More aggressive therapy is mandated in the hemorrhaging patient exhibiting any degree of hemodynamic instability or signs of end-organ hypoperfusion. These patients almost always require blood transfusions, and it is appropriate to begin type-specific blood early unless there is a prompt and persistent improvement in perfusion with saline solution alone. Type-specific blood is indicated in patients who are profoundly hypotensive on initial presentation, those who remain in shock after crystalloid infusion, and those who demonstrate rapid ongoing hemorrhage. Continued administration of crystalloid without blood may result in profound dilution of the remaining red blood cell mass, platelets, and coagulation factors. It may also disrupt clot formation in the injured vessels. Volume restored at the expense of oxygen-carrying capacity and hemostasis is of questionable therapeutic value.

The moribund patient requires even more prompt restoration of circulating red blood cell mass. In this case, type O blood should be used immediately if it is available. Type O Rh-negative blood should be given to females of childbearing age.
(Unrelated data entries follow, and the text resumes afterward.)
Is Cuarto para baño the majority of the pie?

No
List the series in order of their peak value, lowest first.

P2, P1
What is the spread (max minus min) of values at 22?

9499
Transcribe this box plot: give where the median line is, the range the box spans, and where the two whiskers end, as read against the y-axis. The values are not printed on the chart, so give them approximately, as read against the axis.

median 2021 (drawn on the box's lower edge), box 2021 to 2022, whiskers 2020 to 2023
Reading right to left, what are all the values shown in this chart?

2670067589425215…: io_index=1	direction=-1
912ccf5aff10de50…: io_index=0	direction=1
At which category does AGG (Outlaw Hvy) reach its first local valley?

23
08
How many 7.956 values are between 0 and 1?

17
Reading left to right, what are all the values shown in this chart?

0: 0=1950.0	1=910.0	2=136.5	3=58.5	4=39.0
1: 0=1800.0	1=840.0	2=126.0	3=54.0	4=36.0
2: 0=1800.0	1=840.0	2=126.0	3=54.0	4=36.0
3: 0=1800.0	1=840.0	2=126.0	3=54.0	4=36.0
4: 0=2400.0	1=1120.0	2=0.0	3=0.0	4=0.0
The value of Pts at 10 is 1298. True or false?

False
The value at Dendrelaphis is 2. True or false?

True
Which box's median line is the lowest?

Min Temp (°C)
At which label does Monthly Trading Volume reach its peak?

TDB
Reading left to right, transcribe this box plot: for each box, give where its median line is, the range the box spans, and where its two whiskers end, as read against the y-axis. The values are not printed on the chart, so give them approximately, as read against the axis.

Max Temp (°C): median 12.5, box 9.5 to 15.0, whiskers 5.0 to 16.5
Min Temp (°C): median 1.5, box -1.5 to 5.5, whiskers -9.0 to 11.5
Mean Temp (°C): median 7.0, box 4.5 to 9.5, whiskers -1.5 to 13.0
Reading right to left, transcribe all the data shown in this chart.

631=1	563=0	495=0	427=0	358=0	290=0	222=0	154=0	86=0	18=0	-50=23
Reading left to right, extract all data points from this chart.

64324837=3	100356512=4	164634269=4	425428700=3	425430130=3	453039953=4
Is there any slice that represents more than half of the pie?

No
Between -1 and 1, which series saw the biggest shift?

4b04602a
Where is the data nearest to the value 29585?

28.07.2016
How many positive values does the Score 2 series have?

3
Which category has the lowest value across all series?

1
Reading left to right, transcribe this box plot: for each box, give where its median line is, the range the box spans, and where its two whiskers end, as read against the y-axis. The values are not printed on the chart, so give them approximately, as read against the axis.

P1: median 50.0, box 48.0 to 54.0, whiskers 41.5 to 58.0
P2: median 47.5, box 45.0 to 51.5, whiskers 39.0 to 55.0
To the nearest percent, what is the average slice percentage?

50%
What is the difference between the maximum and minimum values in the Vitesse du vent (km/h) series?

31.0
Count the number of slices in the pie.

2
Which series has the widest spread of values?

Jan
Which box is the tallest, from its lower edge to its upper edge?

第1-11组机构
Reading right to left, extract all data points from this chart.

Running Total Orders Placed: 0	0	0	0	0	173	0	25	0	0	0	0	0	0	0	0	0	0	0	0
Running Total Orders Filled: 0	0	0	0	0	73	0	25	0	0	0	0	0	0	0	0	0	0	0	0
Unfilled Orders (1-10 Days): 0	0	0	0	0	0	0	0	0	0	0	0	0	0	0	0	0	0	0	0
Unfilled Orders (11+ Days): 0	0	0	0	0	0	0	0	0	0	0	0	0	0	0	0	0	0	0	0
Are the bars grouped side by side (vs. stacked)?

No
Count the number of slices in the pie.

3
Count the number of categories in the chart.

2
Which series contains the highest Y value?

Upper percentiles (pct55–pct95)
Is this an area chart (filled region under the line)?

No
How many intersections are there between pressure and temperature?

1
In most other situations Type O Rh-positive blood is preferred because of its greater availability. A sample for type and cross match should always be drawn and sent before administration of type O blood.

Autologous whole blood may be given if the hemorrhage is intrathoracic and the capabilities for autotransfusion exist ( Fig 27.-1). Autotransfusion decreases the risk of transmission of diseases such as acquired immunodeficiency syndrome (AIDS) and hepatitis, and it also decreases the demand on the blood bank. There has been some discussion concerning autotransfusion in patients with intraabdominal injuries. It can be difficult to determine, especially in the ED, if there is fecal contamination of intraabdominal blood. Transfusion of contaminated blood has not been shown to be safe, and it may be prudent to autotransfuse blood from intraabdominal injuries only in the operating suite, after the source of blood has been discovered and the risk of transfusing contaminated blood is known.

FIG. 27-1. Collection apparatus. A, anticoagulant volume control burette; B, chest tube; C, latex drainage tubing; D, male-to-male connector; E, end of drainage tubing with side port; F, inlet port of red liner cap attached to collection canister; G, collection liner bag; H, downstream suction hose; J, liner lid tubing connector; K, canister tee; and N, liner stem with protective cap. Abbreviation: CPD, citrate phosphate dextrose. [From Roberts JR, Hedges JR (eds): Clinical Procedures in Emergency Medicine, 2d ed. Philadelphia, Saunders, 1991, p 412, with permission.]